Credit: DRF
First Published: 21 April 2012
By David Grening
– There were 451 horses claimed during Aqueduct’s inner-track meet and another 94 have been haltered since the main track opened on March 21.
The poster child for all this activity might be Full of Gut, who has been claimed in each of her last four starts and seven times in her career. Why so popular? Perhaps her record of 12 wins from 27 career starts has something to do with it.
“She obviously knows how to win,” said trainer Linda Rice, who claimed Full of Gut for $14,000 on March 25 and sends her out in an optional claimer going six furlongs Wednesday at Aqueduct. “We all like those kind.”
Full of Gut will be offered for $25,000 on a Wednesday card that begins with a pick-six carryover of $33,988. Full of Gut is one of seven fillies and mares entered in the $62,000 race, which also has a first-level allowance condition. Full of Gut has 12 wins; the other six horses have combined for 14.
“There might be a horse or two in there that’s just better than her, but some horses just have a knack, they just manage to get it done and others don’t,” said Rice, who trains Full of Gut for Barry Ostrager.
This is the second time Rice has had Full of Gut in her barn. In Marc 2011, Rice claimed Full of Gut for $25,000 and got two wins and a third out of her before losing her two months later for $20,000 to Richard Dutrow Jr.
Rice said that when she first got Full of Gut the mare had her issues. Rice said she needed noted equine hoof specialist Ian McKinlay to rebuild a bad foot.

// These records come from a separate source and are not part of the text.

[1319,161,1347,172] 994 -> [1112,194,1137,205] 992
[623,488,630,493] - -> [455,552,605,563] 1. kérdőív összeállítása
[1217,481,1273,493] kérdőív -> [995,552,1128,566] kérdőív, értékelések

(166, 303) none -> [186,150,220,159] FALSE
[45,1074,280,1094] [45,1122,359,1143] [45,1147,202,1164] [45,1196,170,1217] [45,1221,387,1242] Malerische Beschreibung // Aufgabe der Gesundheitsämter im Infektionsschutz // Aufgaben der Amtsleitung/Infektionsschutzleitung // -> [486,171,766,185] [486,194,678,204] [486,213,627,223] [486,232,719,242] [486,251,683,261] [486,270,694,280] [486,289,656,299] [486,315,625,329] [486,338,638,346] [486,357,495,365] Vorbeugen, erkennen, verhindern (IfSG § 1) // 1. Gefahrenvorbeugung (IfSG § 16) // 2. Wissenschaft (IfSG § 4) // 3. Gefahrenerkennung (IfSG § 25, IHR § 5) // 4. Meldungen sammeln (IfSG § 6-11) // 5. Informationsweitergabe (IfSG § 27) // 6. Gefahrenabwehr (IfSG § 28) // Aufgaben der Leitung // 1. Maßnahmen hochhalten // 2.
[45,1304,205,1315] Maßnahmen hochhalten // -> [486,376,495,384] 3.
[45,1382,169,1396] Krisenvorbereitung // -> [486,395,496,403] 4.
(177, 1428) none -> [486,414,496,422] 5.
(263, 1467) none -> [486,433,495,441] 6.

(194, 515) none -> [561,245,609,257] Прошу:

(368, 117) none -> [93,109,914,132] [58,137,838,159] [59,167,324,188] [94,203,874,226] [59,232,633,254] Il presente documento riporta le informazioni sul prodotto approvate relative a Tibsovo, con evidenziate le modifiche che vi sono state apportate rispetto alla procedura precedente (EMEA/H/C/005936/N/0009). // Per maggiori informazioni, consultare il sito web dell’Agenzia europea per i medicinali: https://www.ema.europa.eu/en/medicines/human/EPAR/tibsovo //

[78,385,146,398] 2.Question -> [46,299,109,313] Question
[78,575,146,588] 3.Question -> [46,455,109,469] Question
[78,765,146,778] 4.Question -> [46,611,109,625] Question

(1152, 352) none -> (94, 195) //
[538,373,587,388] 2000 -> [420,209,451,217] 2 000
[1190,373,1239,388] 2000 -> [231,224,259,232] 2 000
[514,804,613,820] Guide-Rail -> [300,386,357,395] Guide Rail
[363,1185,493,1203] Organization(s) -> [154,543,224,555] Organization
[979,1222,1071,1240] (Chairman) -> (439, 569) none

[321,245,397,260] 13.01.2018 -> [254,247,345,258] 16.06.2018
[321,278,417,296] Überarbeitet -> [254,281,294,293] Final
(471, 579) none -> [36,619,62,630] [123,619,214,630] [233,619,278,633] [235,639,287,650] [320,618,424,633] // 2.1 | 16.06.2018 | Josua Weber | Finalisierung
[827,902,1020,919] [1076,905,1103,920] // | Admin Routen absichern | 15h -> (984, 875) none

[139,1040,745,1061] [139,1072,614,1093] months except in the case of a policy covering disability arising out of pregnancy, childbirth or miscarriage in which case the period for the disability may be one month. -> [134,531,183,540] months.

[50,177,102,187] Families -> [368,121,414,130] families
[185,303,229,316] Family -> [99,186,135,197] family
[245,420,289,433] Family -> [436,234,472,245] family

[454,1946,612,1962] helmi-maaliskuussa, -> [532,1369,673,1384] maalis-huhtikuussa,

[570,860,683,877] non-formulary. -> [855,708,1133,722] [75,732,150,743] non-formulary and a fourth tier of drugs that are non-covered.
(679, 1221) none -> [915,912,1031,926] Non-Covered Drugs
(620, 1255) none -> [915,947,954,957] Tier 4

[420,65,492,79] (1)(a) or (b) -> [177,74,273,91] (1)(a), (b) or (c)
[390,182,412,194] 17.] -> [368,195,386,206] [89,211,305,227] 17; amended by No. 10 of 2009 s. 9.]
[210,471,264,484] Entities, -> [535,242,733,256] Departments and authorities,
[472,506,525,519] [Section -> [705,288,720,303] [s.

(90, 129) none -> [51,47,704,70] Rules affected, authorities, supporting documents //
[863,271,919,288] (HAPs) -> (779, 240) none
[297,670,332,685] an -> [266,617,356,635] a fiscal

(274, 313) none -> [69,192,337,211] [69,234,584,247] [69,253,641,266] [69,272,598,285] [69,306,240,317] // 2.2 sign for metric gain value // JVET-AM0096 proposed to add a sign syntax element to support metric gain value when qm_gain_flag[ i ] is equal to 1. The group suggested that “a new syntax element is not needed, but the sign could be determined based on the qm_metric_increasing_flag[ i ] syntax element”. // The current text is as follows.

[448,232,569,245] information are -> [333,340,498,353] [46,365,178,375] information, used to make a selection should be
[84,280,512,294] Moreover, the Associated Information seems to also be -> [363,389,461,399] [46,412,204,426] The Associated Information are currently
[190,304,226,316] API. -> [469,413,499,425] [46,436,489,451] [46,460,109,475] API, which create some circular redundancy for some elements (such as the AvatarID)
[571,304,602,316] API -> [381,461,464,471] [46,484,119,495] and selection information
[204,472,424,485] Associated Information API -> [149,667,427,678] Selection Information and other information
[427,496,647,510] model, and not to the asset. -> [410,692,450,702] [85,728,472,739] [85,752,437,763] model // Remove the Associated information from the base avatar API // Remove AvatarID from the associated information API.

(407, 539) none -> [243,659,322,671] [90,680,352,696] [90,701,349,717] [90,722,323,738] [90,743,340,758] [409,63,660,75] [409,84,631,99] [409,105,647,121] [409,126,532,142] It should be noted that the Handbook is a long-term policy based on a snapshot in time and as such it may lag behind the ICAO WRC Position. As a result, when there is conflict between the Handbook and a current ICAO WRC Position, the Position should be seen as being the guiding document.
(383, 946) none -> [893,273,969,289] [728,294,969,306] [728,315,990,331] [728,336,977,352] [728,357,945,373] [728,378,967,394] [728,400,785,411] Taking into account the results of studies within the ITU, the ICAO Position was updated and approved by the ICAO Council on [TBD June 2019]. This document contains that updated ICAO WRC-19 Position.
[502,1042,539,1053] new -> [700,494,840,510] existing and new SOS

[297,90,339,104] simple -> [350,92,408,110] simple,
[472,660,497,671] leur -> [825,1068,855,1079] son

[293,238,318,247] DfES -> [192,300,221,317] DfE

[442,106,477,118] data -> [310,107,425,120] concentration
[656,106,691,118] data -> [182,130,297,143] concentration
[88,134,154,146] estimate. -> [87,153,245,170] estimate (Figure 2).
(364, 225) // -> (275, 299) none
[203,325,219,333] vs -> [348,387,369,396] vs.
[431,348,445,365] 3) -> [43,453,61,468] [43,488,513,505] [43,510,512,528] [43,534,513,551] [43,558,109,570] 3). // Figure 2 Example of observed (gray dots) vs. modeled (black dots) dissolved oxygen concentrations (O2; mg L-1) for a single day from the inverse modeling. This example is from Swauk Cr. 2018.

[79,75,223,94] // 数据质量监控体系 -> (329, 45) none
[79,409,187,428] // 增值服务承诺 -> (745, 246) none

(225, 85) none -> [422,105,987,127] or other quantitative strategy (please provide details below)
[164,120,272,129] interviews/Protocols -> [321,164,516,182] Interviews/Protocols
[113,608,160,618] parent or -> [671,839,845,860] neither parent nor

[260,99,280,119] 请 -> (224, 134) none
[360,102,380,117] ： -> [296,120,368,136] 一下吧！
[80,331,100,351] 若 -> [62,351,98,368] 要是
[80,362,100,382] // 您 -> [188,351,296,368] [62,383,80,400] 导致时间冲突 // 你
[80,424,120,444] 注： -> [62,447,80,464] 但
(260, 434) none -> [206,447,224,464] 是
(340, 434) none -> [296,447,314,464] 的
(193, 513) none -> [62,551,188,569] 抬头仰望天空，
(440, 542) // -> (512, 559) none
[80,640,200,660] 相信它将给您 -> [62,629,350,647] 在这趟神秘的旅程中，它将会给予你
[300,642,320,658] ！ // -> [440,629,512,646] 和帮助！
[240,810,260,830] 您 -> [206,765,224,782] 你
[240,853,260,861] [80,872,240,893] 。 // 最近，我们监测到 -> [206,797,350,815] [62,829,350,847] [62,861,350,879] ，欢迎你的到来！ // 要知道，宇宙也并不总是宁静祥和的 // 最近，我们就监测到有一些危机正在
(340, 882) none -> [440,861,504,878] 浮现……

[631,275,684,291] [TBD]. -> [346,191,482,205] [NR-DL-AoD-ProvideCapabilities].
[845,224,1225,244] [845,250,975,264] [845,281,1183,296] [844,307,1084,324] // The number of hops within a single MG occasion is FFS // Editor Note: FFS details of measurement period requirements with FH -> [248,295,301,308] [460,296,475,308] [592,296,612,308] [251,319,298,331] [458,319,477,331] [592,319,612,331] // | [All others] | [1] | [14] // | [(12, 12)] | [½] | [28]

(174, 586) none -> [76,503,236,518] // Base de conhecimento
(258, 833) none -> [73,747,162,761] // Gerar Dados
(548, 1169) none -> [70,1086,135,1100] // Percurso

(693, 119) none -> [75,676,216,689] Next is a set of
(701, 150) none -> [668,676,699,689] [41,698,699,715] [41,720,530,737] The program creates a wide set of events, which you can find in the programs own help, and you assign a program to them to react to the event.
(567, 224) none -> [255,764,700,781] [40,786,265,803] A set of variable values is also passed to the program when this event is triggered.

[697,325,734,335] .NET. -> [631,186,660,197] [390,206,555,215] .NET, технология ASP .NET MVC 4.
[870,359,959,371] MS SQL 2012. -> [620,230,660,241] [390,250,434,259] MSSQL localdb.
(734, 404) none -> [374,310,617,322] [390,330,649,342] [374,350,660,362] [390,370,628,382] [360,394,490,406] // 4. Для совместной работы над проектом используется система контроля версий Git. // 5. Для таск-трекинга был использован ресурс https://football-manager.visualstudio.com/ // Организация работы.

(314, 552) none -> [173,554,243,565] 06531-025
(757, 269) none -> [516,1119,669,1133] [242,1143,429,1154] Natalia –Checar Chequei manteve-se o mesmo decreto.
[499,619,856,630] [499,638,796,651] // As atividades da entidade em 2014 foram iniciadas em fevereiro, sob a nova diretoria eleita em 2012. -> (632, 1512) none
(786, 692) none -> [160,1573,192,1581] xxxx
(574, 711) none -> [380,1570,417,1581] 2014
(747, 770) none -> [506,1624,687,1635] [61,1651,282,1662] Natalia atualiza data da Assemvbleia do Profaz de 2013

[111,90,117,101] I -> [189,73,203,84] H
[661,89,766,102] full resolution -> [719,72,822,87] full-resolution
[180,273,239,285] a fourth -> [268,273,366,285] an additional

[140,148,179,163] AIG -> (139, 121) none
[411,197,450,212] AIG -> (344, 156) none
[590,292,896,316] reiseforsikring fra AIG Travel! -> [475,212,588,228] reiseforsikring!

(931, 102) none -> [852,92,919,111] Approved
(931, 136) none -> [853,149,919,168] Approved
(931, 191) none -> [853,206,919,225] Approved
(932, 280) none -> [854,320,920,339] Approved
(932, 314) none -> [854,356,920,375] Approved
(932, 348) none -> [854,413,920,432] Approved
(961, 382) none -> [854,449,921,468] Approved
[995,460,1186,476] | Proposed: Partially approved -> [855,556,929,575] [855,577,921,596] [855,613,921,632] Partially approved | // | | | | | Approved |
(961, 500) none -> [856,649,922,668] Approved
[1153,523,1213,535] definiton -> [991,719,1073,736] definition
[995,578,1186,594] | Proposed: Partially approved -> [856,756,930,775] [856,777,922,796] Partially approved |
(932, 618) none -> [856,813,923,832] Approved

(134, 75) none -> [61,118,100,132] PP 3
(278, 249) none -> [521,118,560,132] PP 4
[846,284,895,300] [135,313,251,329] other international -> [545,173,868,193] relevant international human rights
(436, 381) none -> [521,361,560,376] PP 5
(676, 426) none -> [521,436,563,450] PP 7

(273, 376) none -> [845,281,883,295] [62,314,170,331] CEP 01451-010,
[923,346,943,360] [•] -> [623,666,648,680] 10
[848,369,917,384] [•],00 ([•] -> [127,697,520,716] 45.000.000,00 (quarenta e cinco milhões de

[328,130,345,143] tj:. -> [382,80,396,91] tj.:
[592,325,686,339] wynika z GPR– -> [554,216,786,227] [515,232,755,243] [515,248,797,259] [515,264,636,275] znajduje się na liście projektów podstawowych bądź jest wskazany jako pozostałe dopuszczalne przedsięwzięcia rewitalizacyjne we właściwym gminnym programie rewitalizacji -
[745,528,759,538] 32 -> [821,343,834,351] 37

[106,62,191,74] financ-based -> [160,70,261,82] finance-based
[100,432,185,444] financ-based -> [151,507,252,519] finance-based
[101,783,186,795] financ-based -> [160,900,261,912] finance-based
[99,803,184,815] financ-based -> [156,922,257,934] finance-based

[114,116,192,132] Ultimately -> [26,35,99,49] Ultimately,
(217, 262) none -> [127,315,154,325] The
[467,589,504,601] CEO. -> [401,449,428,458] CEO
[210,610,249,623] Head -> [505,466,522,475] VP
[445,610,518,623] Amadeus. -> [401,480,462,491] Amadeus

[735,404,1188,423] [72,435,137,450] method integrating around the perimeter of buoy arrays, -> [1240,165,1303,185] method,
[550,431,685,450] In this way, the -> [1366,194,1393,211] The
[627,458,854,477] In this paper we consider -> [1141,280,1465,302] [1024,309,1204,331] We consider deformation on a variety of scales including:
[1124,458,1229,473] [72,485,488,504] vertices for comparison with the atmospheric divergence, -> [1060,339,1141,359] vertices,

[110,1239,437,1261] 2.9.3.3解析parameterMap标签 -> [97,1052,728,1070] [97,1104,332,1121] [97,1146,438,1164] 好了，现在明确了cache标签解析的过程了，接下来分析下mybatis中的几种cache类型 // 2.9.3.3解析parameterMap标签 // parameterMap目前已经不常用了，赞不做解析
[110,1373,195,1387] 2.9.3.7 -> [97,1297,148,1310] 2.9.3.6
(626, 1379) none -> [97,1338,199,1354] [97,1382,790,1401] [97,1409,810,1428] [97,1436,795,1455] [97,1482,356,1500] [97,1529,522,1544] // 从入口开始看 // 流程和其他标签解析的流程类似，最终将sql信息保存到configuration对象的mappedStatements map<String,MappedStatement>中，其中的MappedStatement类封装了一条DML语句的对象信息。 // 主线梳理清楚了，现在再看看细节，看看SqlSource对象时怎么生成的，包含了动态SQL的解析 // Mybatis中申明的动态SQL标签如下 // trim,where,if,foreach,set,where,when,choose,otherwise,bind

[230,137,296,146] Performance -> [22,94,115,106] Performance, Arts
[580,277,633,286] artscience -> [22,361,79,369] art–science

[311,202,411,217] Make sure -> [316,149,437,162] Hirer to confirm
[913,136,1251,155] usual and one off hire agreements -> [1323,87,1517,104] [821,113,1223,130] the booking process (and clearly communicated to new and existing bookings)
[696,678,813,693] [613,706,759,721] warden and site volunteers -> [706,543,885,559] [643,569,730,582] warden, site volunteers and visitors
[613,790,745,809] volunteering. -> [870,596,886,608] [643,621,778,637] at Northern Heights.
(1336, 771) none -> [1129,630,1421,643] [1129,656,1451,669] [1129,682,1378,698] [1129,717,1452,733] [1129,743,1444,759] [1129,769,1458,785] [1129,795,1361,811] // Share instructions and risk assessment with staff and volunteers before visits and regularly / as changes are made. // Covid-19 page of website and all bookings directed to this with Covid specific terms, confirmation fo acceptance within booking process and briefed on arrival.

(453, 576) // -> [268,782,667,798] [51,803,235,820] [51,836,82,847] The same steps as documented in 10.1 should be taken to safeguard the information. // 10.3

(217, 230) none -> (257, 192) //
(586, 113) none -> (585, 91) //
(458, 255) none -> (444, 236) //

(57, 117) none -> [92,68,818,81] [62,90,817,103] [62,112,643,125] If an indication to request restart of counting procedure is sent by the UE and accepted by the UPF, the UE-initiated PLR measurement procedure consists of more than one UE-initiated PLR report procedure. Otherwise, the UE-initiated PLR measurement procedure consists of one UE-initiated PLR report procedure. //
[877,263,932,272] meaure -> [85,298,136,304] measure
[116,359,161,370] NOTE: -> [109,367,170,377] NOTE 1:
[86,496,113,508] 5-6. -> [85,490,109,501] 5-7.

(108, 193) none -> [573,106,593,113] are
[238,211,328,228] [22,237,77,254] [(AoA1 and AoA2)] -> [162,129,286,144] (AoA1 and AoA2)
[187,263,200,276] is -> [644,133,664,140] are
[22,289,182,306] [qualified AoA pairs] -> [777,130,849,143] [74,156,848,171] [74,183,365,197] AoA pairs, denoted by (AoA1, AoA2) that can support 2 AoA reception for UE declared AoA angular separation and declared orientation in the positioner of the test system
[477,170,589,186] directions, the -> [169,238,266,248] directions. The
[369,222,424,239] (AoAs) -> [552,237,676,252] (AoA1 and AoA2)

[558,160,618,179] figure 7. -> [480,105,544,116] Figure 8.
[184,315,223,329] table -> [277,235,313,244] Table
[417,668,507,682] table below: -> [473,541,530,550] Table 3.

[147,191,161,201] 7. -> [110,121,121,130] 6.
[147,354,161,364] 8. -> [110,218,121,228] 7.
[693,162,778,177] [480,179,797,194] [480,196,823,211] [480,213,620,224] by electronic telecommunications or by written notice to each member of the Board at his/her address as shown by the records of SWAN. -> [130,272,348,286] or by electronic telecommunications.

Also, Full of Gut underwent surgery to repair an entrapped epiglottis.
“We did entrapment surgery and rebuilt that foot and I think it turned her into a new horse,” Rice said.
Full of Gut has won 6 of 10 starts since then, including a $14,000 claimer on March 25 in her first start over the main track, when she ran for trainer Chris Englehart.
“I thought she ran very well that day,” Rice said. “I’ve seen her stumble a little at the start and she wants to drift out a little bit in the stretch, which she did when I had her before. Sometimes she appears a little better than others. I thought she looked very good the other day.”
Natalie Victoria was beaten as the 2-5 favorite last out and makes her first start off the David Jacobson claim in this spot. Naughty or Nice is a well-bred daughter of Bernardini who comes off a maiden win in the mud over the inner track on March 1.
There are a couple of other allowance races on the program, including the seventh, a second-level sprint that marks the New York debut of Linda Winz, who is coming off a victory in a stakes race for California-breds at Santa Anita on March 17. She makes her first start for Dutrow.
The card begins with a second-level allowance race on the turf for New York-breds topped by East of Danzig and the uncoupled Rice-trained entry of Talk Therapy and Good Prospect.